Suppression of TGF-beta activity with remobilization attenuates immobilization-induced joint contracture in rats

Background: Joint contracture is a common complication of joint injury. This study aimed to assess the effect of inhibiting the transforming growth factor-beta (TGF-beta) signaling during joint immobilization and remobilization on immobilization-induced joint contracture in rats. Methods: The knees of rats were immobilized using Kirschner wires following trauma to the femoral condyles to generate joint contracture. After immobilization, levels of TGF-beta and passive extension range of motion (ROM) were measured at different time points, joints were histologically analyzed by hematoxylin and eosin (H&E) and Masson trichrome staining, and the expression of inflammatory or fibrosis-related mediators, including interleukin-1 beta (IL-1 beta), phosphorylated Smad2/3 (p-Smad2/3), alpha-smooth muscle actin (alpha-SMA) and collagen types I (Col 1) and III (Col 3), were examined in joint capsules using immunohistochemistry and quantitative real-time polymerase chain reaction (qRT-PCR). Rats were also treated with LY2157299, a TGF-beta receptor I kinase inhibitor, at different stages of immobilization and remobilization. Results: TGF-beta 1 levels in the serum and the number of p-Smad2/3(+) cells in the joint capsule were significantly elevated after immobilization. ROM decreased during the 6 weeks of immobilization and partly recovered after remobilization. After treatment with LY2157299 during immobilization, the restricted ROM moderately increased, but this effect was stronger when combined with active motion.

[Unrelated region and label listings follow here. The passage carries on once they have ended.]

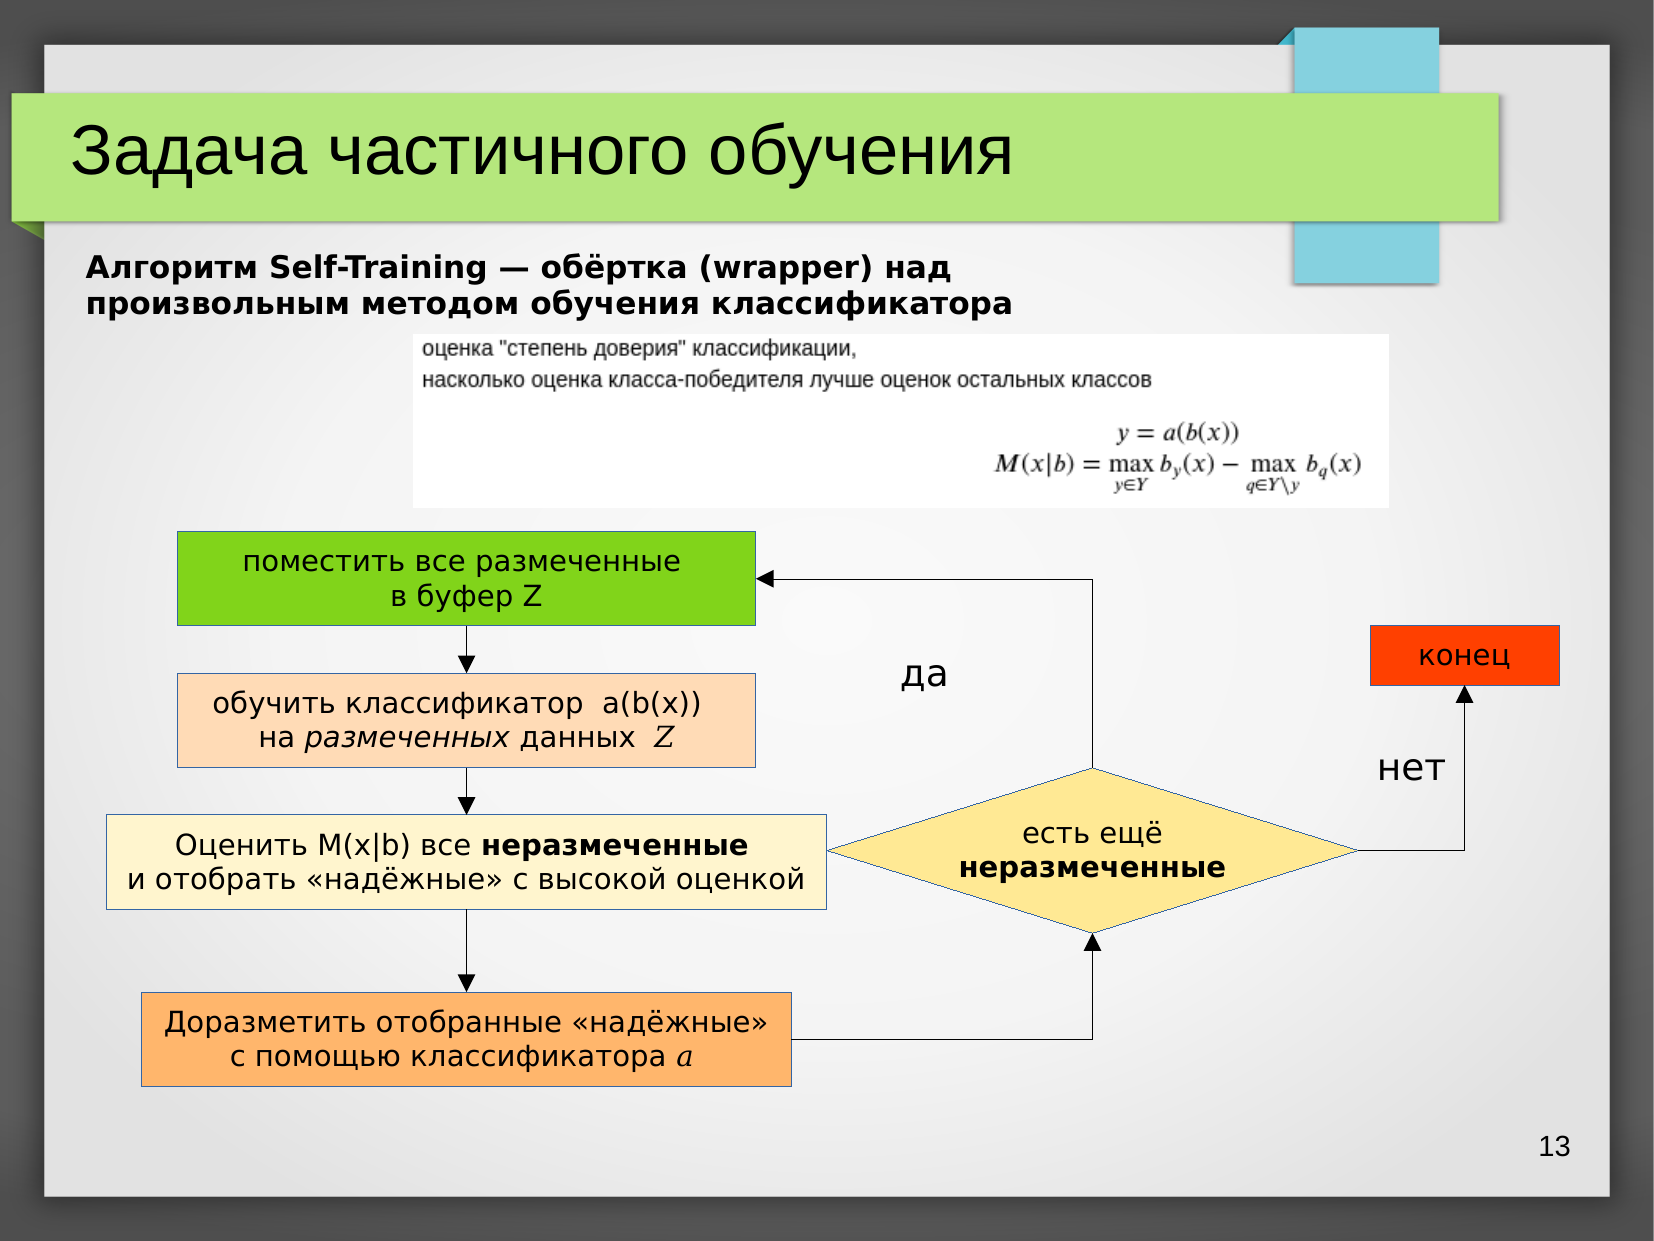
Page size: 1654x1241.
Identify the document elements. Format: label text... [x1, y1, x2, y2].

picture [0, 0, 1654, 1241]
text_box Алгоритм Self-Training — обёртка (wrapper) над произвольным методом обучения классификатора [70, 242, 1111, 330]
text_box обучить классификатор a(b(x)) на размеченных данных 𝑍 [177, 673, 756, 768]
title Задача частичного обучения [70, 110, 1134, 190]
text_box конец [1370, 625, 1560, 686]
text_box есть ещё неразмеченные [826, 767, 1358, 933]
text_box Доразметить отобранные «надёжные» с помощью классификатора 𝑎 [141, 992, 792, 1087]
text_box поместить все размеченные в буфер Z [177, 531, 756, 626]
text_box Оценить M(x|b) все неразмеченные и отобрать «надёжные» с высокой оценкой [106, 814, 827, 910]
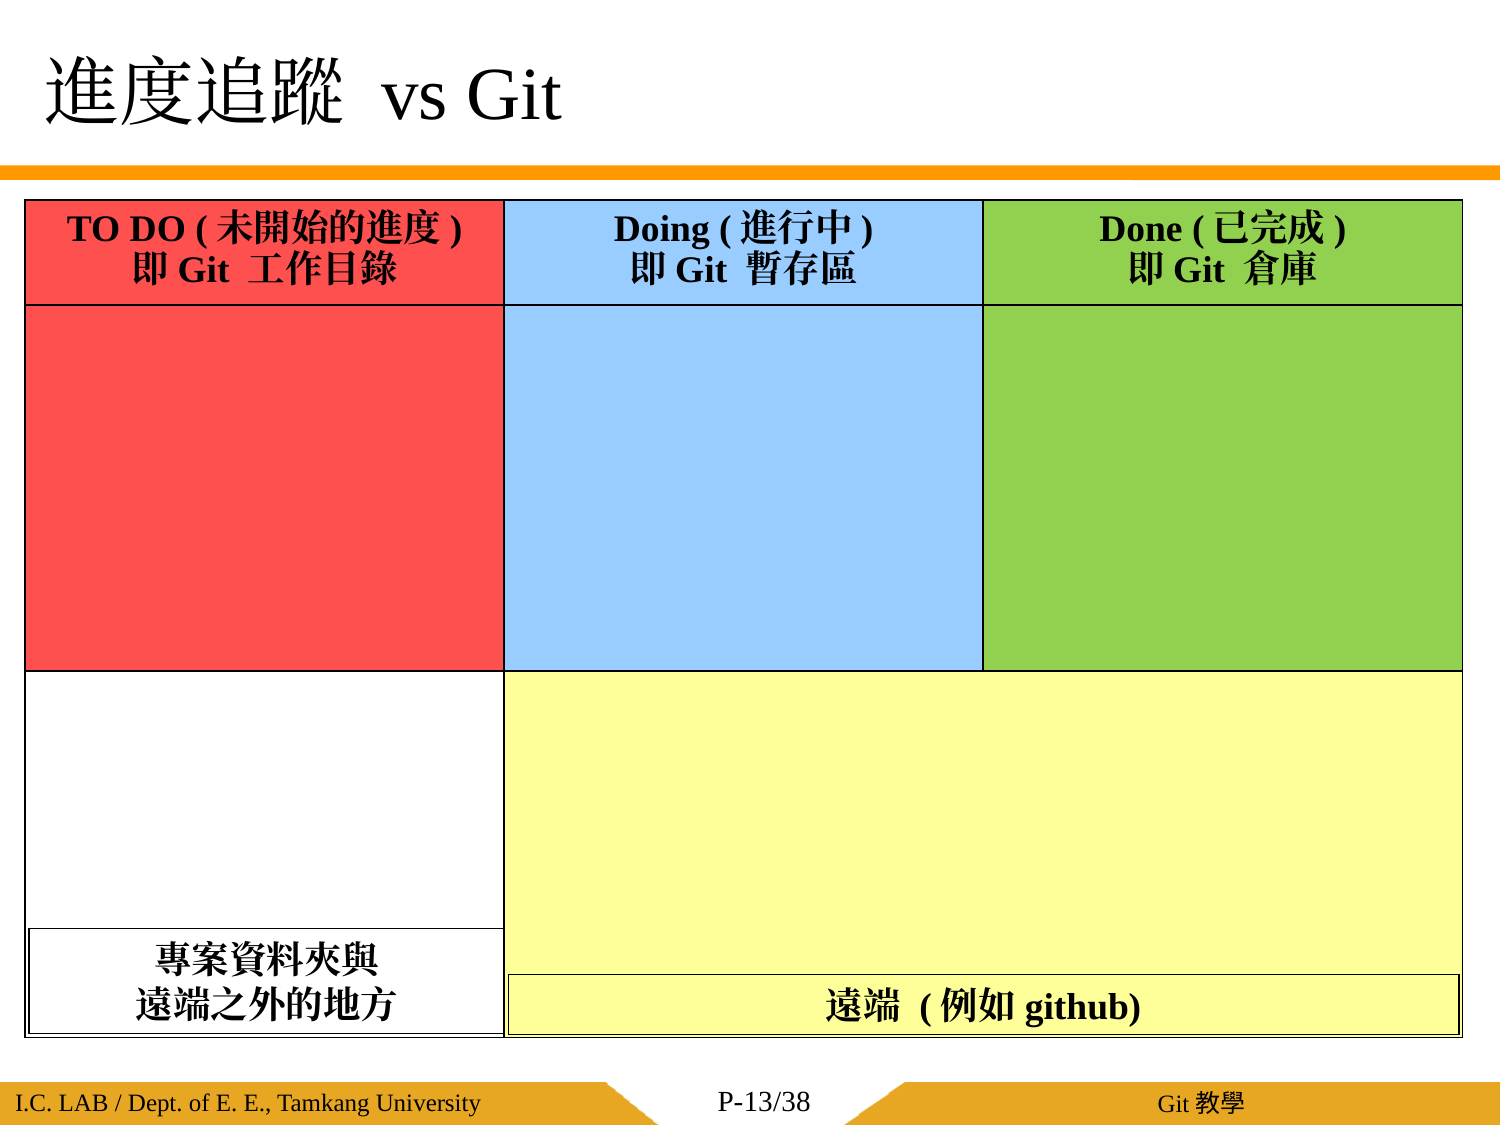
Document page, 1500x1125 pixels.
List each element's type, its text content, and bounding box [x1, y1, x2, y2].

Mechanistically, the expression of IL-1 beta, TGF-beta, fibrosis-related factors, and the density of collagen significantly decreased after treatment with LY2157299. Conclusions: Inhibiting TGF-beta signaling paired with active motion effectively attenuated the formation of immobilization-induced joint contracture in rats. (C) 2020 Elsevier Ltd. All rights reserved.

Automated summary

Inhibiting TGF-beta signaling combined with active motion effectively attenuated the formation of immobilization-induced joint contracture in rats.